In digging through the archives for the "Cliff's Notes" version of Blooming Grove history, I stumbled across a man whose name evoked a chuckle.
All around great guy.
August Reifel's 1915 history describes Kerrick:
"One of the most prominent and at the same time one of the most successful of the early teachers in the northern part of the county was Nimrod Kerrick.
"Kerrick was born in Loudoun County, Virginia, in 1808, and came to Franklin County in 1824. He settled with his parents on a farm three miles east of Fairfield. His father, Thomas Kerrick, had been a teacher in Virginia and after coming to Indiana, taught for a number of years in Decatur County.
"Nimrod Kerrick received part of his education in Virginia and continued his studies under the instruction of a Quaker teacher in Dunlapsville." (One could assume that elder Kerrick was either Quaker or was sympathetic to their point of view.)
Kerrick began teaching in Fairfield, and later in Blooming Grove. His ability as an instructor so impressed the people of Blooming Grove Township that a number of men co-operated in building a brick building for him a quarter of a mile east of town, and in this building he taught subscription schools for 10 years.
While teaching in Franklin County, he was ordained as a local minister in the Methodist Episcopal Church of Blooming Grove. His later teaching, by 1848, was in Clarksburg, in Decatur County.
As a preacher, he held services in Rush and Union counties before he moved to Illinois. He was 90 when he died in 1897."
A document from Kerrick's daughter, Mrs. W. H. Bracken, shared the contents of a contract that Kerrick signed in 1837, spelling out his duties.
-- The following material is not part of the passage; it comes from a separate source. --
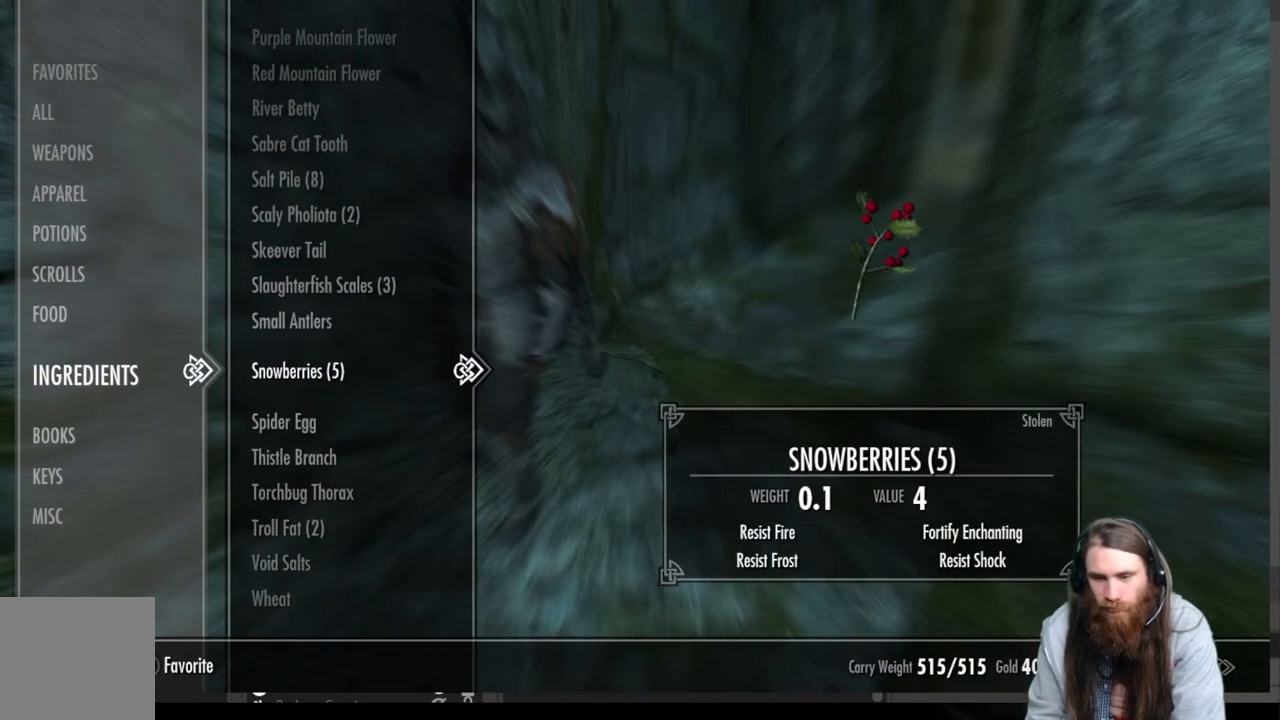
{"buttons": ["DPAD_UP"], "left_stick": "center", "right_stick": "center", "events": [[267, "DPAD_UP", "down"]]}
Nimrod Kerrick proposes to teach (for five months beginning in November, 1837) in the town of Fairfield, School District No. 3, Township No. 10 of Range 2 West, for the term of five months. Branches to be taught: Orthography, Reading, Writing, Arithmetick, English, Grammar and Geography. Price of tuition, $3.33 1/3 per scholar per session of five months. Proper hours and strick attention will be observed by said Kerrick.
And we, the undersigned in consideration of the above named performance by the said N. Kerrick do agree to pay unto him at the expiration of the term $1.66 2/3 for each scholar according to the number annexed to our several names.
School sessions beginning in November were the norm since children were required to help with the fall harvest. Come April, it was time to prepare the land for the spring planting, so the 5-month session was just about right.
Public schools did not actually exist in the 1830s and would not until 1849. Students essentially paid tuition to be taught and teacher pay was linked to the number of paid subscriptions.
Some recognizable pioneer family names who studied under Kerrick (46 families and 51 pupils in all) included Cory, Osborn, Logan, Sims and Cunningham.
Nimrod Kerrick was comparatively successful financially.